Dès 1998, j’ai utilisé ce qui me semblait le moyen le plus simple, le plus direct pour introduire de l’hétérogène dans mes productions : le graffiti. Car je soupçonnais que quelque chose d’intéressant pouvait se jouer dans la confrontation entre le territoire particulier de mes toiles et cette pratique universellement répandue qui renvoyait pour moi au tag, à cette occupation symbolique de l’espace public à laquelle se livrait un nombre grandissant de personnes. Car plus que l’expression d’un individualisme sauvage poussant les masses au narcissisme compulsif, j’y voyais la confirmation que nul n’avait plus à présent le sentiment d’exister dans le champ social sans la possibilité d’y prendre part de manière spectaculaire.

Ne restait plus au fil des années qu’à comprendre – c’est-à-dire non seulement à prendre avec moi, mais à essayer de rendre intelligible – ce qui s’y donnait à voir.

Il y a vingt ans, la révolution numérique et le développement de l’Internet exerçait sur moi une espèce de fascination. J’étais plein d’enthousiasme face à ce futur désirable, face à cette cyberculture universaliste dans laquelle les hiérarchies dépassées devaient laisser la place à un modèle d’échange horizontal et réticulaire valorisant la contribution et la co-construction. Mes premières peintures s’en faisaient naïvement l’écho comme celles présentées en introduction de cette exposition.

Aujourd’hui, je constate que résonnent aussi dans les plus récentes les craquements d’un monde en plein doute, laissant trop souvent la place à la peur et au repli. Mes préoccupations d’artiste y rejoignent alors celle du citoyen, tentant de construire son œuvre autant que lui-même en négociant tant bien que mal avec ses pulsions contradictoires d’hospitalité et d’hostilité, entre un désir d’altérité et la crainte de l’altération. Je continue de rêver malgré tout à un partage raisonné du commun. Je continue à produire jour après jour quelques mètres carré d’utopie colorée en gardant à l’esprit qu’à l’heure où le totalitarisme paraît de plus en plus séduisant à certains, la démocratie n’est rien d’autre qu’une fragile tentative d’inventer des espaces permettant à chacun de donner de la voix. Alors, à mon échelle minuscule, je fais ma part.

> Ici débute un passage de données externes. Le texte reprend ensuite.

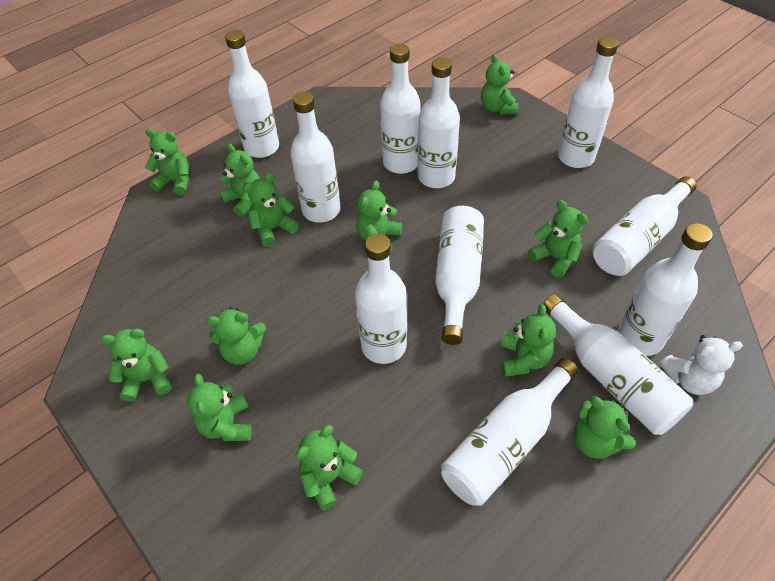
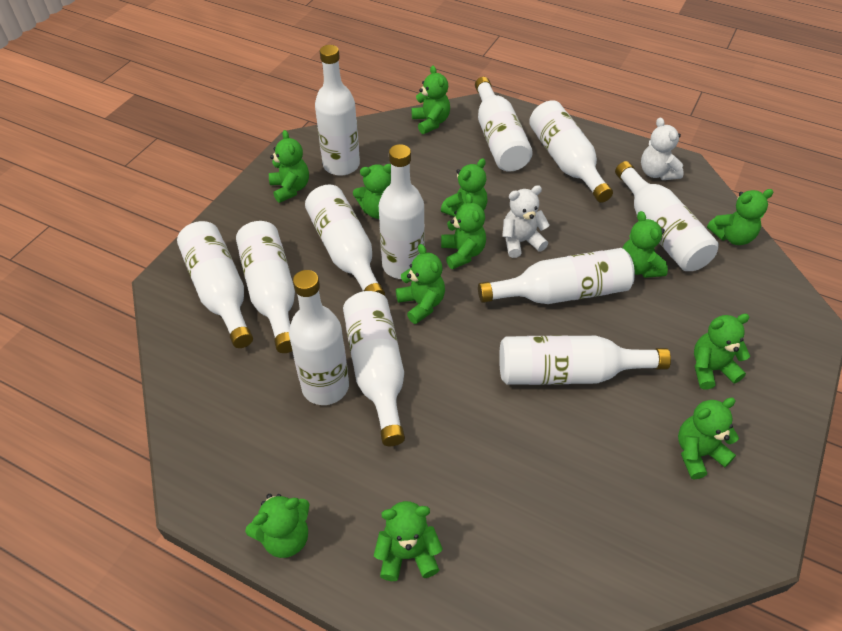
white bottle: 11 -> 12
white teddy bear: 1 -> 2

Mais sorti du gouvernement des pinceaux, que peut l’artiste à l’ère Anthropocène, face à la consumation du monde, face à la disparition redoutée de tout à commencer par celle inéluctable de lui-même ? Rien ou presque, bien sûr. Voilà pourquoi, dans une pirouette dérisoire, j’ai fait mine dans cette exposition de me prendre pour un chaman, pour cet être dont la magie lui permet d’intercéder auprès des esprits du temps et de la nature. Et si mes toiles sont comme autant de stations chargées de votre présence comme pourraient l’être des statues animistes, autant dire qu’elles sont également des écrans qui cachent hélas la vacuité de mon pouvoir. L’artiste est nu, l’art n’est en définitive que ce que nous y mettons, que ce que nous voulons bien y voir. Rien de plus, mais rien de moins.

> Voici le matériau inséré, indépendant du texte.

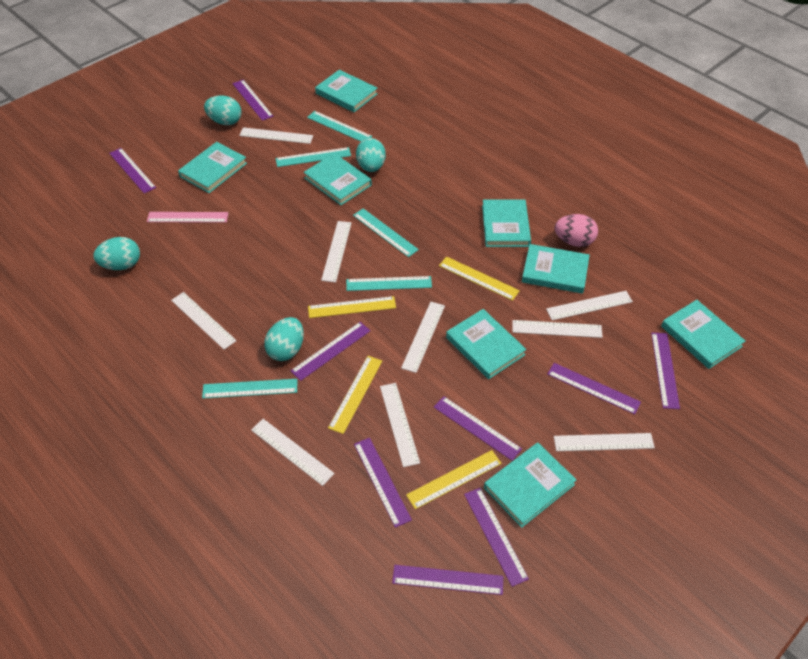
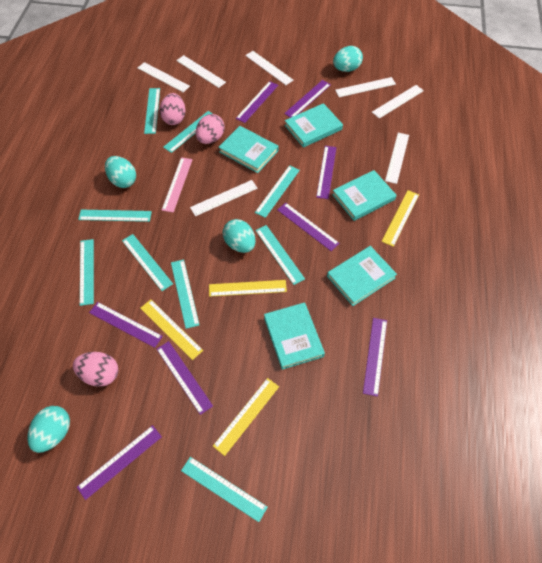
pink egg: 1 -> 3
purple ruler: 9 -> 8
turquoise book: 8 -> 5
turquoise ruler: 5 -> 9
white ruler: 9 -> 7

 En vous souhaitant une bonne visite de cette exposition, je vous invite à n’en retenir qu’une seule chose : un jour, nous étions ici, ensemble.

Comme un souvenir que nous pourrions évoquer à nouveau dans très longtemps.

Un jour, nous étions ici, ensemble. Et c’était beau…

La peinture partagée :

La peinture partagée est pour Yann Dumoget prétexte à des rencontres qui se formalisent ensuite à la surface de la toile jusqu’à figurer un espace commun symbolique où parviennent les échos d’un monde en mutation. Transposition de nos sociétés portées par la révolution numérique vers un modèle contributif et horizontal, la collection d’éléments hétérogènes qui ailleurs pourrait relever de l’altération s’affirme ici au contraire comme une prise en compte stimulante de l’altérité. Motivée par un désir de « compréhension » – au sens étymologique de prendre avec soi – celle-ci renvoie aux notions antagonistes d’hospitalité et d’hostilité à partir desquelles peuvent se penser aujourd’hui les flux humains et culturels générés par la globalisation. Ici, Yann Dumoget fait le pari de croire en la co-construction d’une identité artistique plurielle et apaisée, version picturale d’une utopie qu’il souhaite réalisable. Celle, à l’heure où certains idéaux fondateurs semblent perdre de leur attrait, d’un territoire partagé en bonne intelligence comme base de tout projet démocratique.